Haven Genk in Limburg, als binnenhaven en containerterminal, wordt ook wel beschouwd als de logistieke draaischijf. De Genkse haven is trimodaal van aard, waardoor het in staat is containers, stukgoederen en bulklading te transporteren via de weg, over het water of per trein.
Het verhaal van Haven Genk gaat terug tot in het jaar 1936, toen nog ‘Port Charbonnier de Genck’ in de volksmond. In ‘97 dan werd de haven overgenomen door aandeelhouders ArcelorMittal en de Groep Machiels.
Vandaag is Haven Genk een trimodale haven, gelegen in hartje Limburg, dat dagelijks honderden containers vervoert van en naar de havens van Antwerpen en Rotterdam.
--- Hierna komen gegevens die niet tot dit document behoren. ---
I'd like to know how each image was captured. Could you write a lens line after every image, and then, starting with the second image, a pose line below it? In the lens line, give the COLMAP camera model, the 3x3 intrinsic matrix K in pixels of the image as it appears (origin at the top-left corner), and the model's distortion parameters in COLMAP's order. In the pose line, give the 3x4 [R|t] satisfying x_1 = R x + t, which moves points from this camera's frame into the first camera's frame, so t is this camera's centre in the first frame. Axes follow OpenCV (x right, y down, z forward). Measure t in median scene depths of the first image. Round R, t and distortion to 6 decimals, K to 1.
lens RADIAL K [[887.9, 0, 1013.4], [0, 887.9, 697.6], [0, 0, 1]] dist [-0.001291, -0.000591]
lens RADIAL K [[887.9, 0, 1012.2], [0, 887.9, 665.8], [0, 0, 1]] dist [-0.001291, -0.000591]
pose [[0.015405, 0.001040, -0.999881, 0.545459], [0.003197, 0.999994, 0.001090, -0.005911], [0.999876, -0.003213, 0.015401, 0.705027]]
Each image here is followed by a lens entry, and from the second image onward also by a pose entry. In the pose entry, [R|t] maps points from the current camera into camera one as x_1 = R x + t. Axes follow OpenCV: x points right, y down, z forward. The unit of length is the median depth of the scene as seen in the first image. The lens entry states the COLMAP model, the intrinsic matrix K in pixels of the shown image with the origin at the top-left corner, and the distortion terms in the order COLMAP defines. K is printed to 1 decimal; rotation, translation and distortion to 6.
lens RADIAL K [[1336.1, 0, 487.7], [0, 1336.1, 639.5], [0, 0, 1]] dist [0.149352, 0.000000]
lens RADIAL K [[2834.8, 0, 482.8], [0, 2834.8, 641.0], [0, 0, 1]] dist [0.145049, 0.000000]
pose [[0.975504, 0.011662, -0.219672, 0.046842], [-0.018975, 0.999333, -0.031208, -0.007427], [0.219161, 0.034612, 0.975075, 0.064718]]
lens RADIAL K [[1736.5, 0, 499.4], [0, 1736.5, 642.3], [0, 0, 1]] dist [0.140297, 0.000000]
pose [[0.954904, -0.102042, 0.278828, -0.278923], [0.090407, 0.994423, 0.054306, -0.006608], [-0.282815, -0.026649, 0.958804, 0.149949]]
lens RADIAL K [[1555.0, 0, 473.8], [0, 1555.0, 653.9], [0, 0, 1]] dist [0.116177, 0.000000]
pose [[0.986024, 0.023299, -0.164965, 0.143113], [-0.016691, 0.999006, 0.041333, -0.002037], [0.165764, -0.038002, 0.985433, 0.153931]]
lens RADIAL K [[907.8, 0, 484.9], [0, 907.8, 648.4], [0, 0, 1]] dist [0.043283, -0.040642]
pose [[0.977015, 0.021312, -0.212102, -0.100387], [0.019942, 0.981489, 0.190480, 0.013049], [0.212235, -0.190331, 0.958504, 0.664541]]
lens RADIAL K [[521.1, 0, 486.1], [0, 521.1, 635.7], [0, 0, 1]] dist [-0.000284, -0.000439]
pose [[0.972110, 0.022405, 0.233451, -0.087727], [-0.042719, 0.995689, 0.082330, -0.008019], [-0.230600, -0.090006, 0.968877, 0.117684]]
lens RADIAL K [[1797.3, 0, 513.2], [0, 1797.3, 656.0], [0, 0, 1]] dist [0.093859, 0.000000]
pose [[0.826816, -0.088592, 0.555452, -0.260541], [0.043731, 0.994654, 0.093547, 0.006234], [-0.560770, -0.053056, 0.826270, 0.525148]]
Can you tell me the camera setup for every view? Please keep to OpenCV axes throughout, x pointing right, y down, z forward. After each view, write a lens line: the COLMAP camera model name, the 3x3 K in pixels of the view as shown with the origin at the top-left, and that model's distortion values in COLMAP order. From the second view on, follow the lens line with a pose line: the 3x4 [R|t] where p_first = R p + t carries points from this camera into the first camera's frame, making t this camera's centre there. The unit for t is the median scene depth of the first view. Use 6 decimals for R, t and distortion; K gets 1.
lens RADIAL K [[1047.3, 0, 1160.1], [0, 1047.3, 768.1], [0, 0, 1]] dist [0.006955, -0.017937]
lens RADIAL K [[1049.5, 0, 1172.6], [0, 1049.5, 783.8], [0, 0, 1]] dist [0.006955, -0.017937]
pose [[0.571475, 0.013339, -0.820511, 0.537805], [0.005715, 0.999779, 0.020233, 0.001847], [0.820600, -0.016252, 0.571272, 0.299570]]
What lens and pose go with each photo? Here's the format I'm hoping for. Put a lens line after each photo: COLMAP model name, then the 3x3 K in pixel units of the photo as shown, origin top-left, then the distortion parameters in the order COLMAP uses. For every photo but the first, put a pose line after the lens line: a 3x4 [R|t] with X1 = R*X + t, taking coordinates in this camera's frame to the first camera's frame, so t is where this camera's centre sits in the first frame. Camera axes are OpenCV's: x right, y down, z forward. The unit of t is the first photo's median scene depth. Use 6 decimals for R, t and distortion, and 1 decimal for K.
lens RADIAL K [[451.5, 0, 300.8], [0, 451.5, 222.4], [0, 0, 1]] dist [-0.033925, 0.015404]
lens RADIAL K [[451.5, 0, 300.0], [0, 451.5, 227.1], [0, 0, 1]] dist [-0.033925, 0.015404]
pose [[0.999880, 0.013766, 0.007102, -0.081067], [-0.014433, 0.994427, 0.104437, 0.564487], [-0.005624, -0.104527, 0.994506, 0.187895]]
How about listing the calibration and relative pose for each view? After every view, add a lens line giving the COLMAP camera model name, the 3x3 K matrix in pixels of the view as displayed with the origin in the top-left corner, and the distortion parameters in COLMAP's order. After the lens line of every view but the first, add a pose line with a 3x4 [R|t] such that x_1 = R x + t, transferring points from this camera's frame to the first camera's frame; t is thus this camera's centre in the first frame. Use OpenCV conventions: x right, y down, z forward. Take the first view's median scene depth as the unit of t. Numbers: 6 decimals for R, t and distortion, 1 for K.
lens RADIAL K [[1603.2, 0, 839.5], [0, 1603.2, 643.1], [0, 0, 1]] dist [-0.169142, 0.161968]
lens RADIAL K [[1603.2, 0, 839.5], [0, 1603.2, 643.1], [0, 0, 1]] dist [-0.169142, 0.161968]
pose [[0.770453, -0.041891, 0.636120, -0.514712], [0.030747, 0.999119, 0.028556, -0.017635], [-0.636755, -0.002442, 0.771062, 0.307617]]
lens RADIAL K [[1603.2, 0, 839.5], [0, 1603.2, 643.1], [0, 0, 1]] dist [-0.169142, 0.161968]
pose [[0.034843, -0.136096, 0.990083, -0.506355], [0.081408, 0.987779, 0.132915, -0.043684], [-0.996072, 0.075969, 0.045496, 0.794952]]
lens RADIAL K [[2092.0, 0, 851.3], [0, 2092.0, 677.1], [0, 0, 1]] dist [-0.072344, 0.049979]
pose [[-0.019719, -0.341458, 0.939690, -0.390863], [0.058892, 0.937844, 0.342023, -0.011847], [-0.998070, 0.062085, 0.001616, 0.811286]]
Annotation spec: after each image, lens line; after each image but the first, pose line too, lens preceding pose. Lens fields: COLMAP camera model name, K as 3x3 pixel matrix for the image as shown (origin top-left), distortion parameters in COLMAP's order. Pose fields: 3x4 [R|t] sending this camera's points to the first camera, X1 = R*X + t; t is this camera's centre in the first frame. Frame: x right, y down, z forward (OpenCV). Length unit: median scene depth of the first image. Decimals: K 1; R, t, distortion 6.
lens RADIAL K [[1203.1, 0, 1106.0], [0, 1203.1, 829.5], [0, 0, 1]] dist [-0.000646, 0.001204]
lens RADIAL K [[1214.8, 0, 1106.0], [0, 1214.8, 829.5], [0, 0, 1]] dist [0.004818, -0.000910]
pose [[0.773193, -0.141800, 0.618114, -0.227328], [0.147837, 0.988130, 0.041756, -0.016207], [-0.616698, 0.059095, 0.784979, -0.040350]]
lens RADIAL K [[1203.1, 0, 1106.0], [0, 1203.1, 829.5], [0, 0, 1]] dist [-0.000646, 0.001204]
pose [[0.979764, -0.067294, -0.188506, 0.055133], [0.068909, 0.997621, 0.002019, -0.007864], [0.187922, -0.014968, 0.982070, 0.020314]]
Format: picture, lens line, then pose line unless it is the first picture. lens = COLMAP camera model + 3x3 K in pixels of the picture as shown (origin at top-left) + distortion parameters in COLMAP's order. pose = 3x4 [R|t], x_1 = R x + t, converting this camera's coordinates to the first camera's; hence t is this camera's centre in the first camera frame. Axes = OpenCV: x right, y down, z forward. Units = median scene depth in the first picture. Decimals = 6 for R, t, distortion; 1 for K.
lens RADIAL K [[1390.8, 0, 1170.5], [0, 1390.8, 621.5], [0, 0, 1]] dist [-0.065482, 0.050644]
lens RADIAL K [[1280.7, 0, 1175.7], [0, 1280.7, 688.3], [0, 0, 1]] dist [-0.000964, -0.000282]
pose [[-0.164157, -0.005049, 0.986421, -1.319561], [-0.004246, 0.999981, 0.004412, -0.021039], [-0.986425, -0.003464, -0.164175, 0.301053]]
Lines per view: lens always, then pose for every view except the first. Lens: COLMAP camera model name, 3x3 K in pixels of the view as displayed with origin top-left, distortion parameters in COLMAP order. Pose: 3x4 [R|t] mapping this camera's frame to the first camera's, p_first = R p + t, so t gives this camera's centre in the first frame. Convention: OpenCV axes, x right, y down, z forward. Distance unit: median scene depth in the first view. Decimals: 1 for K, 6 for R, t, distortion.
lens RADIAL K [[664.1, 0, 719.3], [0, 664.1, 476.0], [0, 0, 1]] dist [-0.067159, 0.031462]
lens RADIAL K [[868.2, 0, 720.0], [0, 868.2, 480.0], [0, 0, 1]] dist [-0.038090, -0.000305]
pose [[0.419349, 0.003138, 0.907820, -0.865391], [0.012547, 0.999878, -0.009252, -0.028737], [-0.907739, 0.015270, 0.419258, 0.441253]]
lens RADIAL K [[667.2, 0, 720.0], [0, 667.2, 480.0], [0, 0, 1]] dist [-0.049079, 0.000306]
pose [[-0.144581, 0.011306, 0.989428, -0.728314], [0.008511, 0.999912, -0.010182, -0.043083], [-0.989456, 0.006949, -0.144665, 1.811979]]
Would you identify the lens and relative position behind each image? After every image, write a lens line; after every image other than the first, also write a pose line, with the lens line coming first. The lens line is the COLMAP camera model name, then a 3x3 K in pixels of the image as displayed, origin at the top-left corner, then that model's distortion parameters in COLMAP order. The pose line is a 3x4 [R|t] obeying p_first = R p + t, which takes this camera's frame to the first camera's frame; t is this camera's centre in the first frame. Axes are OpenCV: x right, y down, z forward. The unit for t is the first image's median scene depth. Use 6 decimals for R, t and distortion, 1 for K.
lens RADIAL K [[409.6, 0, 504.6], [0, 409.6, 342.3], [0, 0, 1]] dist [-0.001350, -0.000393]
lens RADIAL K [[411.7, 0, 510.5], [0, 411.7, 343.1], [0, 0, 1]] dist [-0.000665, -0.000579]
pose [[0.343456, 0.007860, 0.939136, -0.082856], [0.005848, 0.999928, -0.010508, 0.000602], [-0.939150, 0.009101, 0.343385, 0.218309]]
Op die manier draagt ook Haven Genk haar steentje bij in het terugdringen van de grote volumes die dagelijks over de weg getransporteerd worden en voor grote overlast zorgen. Ook kiest Haven Genk voor de combinatie van watertransport en weg- of treintransport om grotere afstanden te overbruggen, zoals de dagdagelijkse vertrekken naar het noorden van Italië.
Verder staat Haven Genk in voor de opslag en overslag van stuk- en bulkgoederen. Daarvoor beschikt de Limburgse haven over zes loodsen met een opslagcapaciteit van 8.000 m² en een openlucht opslagruimte met een oppervlakte van 10.000 m².
In het verlengde van haar functie als bargeterminal biedt Haven Genk een bijkomende dienst aan met een grote toegevoegde waarde, zijnde stuffing en stripping van containers of ook wel het vullen en uitladen ervan. “Het gaat dan niet over een paar schoendozen die we uit een container halen,” onderstreept algemeen directeur Leon Donders. Haven Genk beschikt immers over gespecialiseerd materiaal, middelen en gemotiveerde en gekwalificeerde mensen dat het mogelijk maakt om bijvoorbeeld grote rollen staal van 25 ton of fragiele granietplaten op een efficiënte en professionele manier in en uit een container te laden en deze ook op een zeewaardige manier te vervoeren.